▶ What to do
Retype every line of the listing below word for word, and leave out the pictures.

▶ Material provided

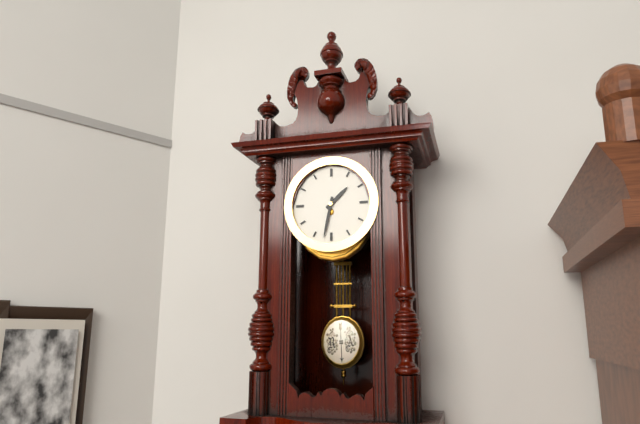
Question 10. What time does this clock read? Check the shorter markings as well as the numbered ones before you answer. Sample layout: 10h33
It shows 1h32
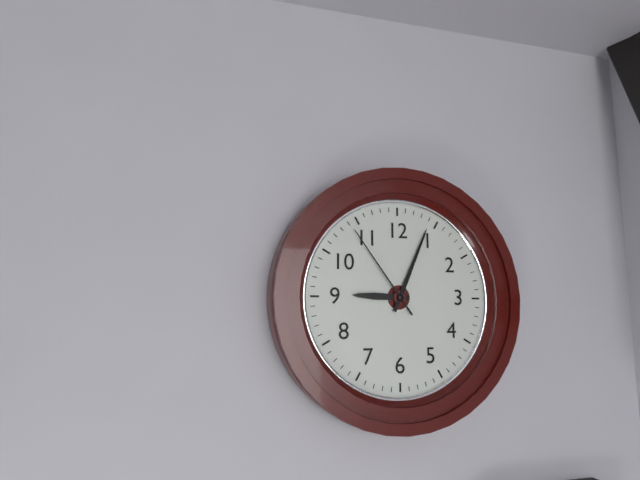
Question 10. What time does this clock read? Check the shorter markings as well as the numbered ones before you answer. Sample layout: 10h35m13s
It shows 9h04m54s
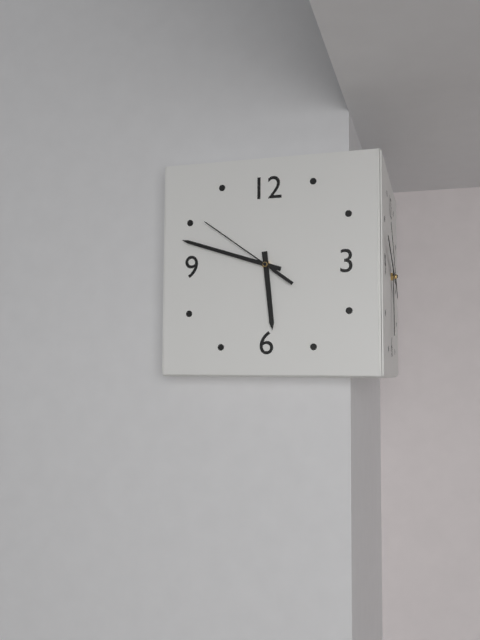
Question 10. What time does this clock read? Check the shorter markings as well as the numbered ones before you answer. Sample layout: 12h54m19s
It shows 5h48m51s
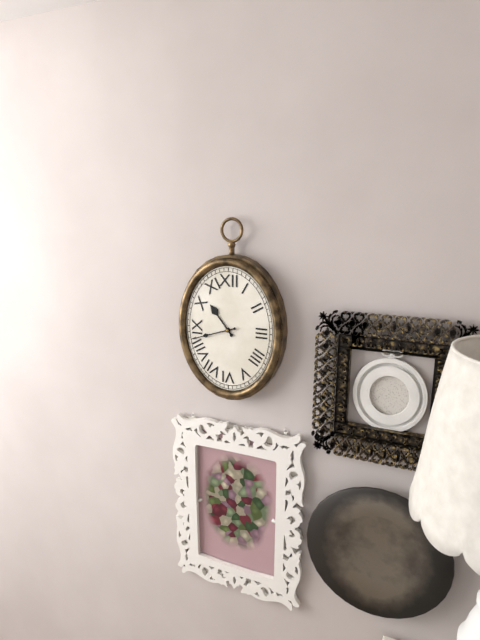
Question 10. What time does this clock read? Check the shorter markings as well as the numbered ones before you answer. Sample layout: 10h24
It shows 10h42
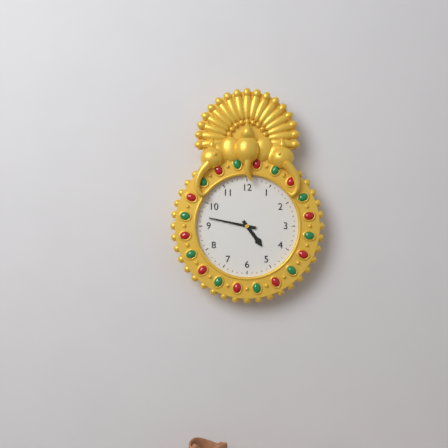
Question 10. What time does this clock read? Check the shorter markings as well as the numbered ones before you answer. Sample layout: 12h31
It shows 4h47
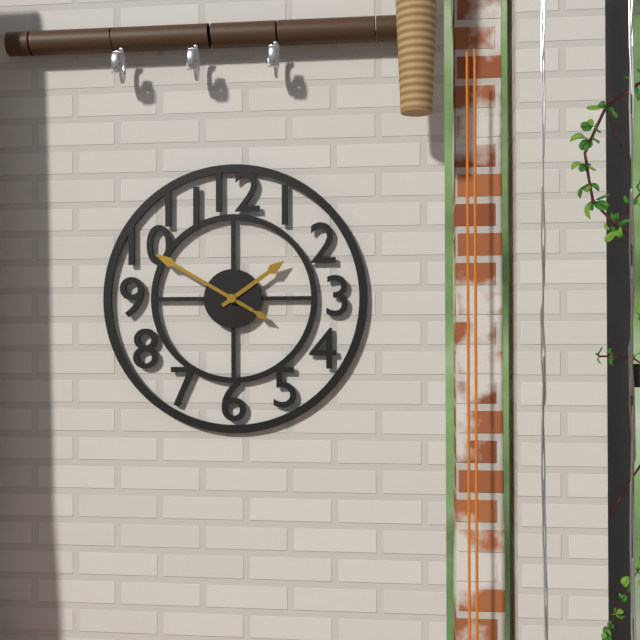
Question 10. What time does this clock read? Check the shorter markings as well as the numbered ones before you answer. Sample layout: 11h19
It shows 1h50
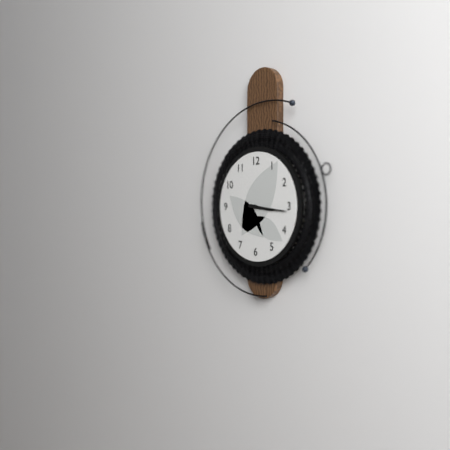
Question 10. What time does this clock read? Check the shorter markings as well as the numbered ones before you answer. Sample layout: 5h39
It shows 3h16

▶ Right answer
Question 10. What time does this clock read? Check the shorter markings as well as the numbered ones before you answer. Sample layout: 10h33
It shows 1h32
Question 10. What time does this clock read? Check the shorter markings as well as the numbered ones before you answer. Sample layout: 10h35m13s
It shows 9h04m54s
Question 10. What time does this clock read? Check the shorter markings as well as the numbered ones before you answer. Sample layout: 12h54m19s
It shows 5h48m51s
Question 10. What time does this clock read? Check the shorter markings as well as the numbered ones before you answer. Sample layout: 10h24
It shows 10h42
Question 10. What time does this clock read? Check the shorter markings as well as the numbered ones before you answer. Sample layout: 12h31
It shows 4h47
Question 10. What time does this clock read? Check the shorter markings as well as the numbered ones before you answer. Sample layout: 11h19
It shows 1h50
Question 10. What time does this clock read? Check the shorter markings as well as the numbered ones before you answer. Sample layout: 5h39
It shows 3h16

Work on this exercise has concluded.